● Required action: Scan the records that follow, and whenever a line has the word "покреће", copy it.

● Data supplied:
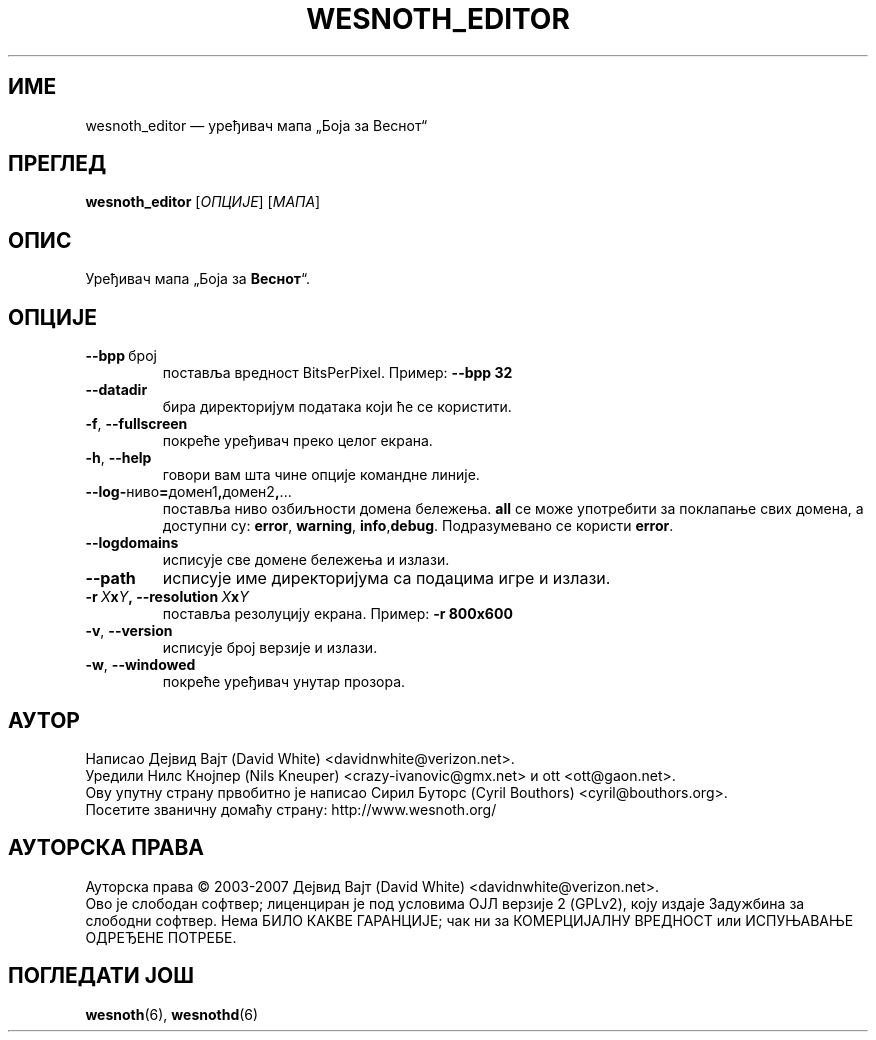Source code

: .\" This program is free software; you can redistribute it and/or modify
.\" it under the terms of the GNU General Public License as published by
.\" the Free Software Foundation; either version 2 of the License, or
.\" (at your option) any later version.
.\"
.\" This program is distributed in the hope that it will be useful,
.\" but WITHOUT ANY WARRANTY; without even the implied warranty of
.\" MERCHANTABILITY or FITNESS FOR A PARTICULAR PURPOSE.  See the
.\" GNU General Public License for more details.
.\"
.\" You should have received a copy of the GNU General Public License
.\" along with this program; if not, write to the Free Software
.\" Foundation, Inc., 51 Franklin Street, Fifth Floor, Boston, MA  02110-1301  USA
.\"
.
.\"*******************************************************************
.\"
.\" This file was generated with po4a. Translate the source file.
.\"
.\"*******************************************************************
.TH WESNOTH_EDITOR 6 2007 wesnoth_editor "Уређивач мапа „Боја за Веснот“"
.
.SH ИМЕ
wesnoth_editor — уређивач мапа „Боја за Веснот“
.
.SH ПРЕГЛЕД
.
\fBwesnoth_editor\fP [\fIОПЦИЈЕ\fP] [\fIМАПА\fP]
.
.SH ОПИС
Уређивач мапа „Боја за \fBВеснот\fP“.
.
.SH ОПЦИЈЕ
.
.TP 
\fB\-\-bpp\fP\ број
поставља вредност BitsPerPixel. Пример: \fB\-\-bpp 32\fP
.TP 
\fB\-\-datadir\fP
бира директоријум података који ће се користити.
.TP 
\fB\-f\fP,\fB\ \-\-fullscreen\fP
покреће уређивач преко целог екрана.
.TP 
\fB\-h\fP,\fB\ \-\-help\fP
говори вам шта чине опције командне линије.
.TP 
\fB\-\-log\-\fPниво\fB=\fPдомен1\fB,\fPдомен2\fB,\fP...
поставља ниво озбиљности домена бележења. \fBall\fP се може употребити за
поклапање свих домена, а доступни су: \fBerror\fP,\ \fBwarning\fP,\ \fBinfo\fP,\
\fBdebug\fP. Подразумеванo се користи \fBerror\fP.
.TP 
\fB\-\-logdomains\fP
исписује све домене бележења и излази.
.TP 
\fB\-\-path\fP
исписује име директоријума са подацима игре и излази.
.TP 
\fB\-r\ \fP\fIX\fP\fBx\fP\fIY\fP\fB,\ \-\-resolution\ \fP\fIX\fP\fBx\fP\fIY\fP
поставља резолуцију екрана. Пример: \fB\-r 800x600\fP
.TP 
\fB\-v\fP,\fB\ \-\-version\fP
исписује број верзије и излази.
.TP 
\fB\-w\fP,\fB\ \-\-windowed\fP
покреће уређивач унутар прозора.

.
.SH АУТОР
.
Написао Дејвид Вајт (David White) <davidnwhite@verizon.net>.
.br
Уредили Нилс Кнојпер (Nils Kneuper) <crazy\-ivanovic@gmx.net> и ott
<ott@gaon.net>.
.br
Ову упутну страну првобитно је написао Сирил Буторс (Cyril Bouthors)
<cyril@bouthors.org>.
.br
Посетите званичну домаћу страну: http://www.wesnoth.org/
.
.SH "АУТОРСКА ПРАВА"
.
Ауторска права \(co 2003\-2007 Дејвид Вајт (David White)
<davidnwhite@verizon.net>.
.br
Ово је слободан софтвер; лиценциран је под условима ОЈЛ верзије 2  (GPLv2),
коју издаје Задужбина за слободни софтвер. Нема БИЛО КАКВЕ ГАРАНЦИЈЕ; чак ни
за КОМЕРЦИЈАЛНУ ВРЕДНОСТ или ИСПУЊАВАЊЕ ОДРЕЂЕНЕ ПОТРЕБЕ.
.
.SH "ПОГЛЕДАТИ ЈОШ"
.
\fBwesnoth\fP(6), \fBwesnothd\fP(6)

● Task output:
покреће уређивач преко целог екрана.
покреће уређивач унутар прозора.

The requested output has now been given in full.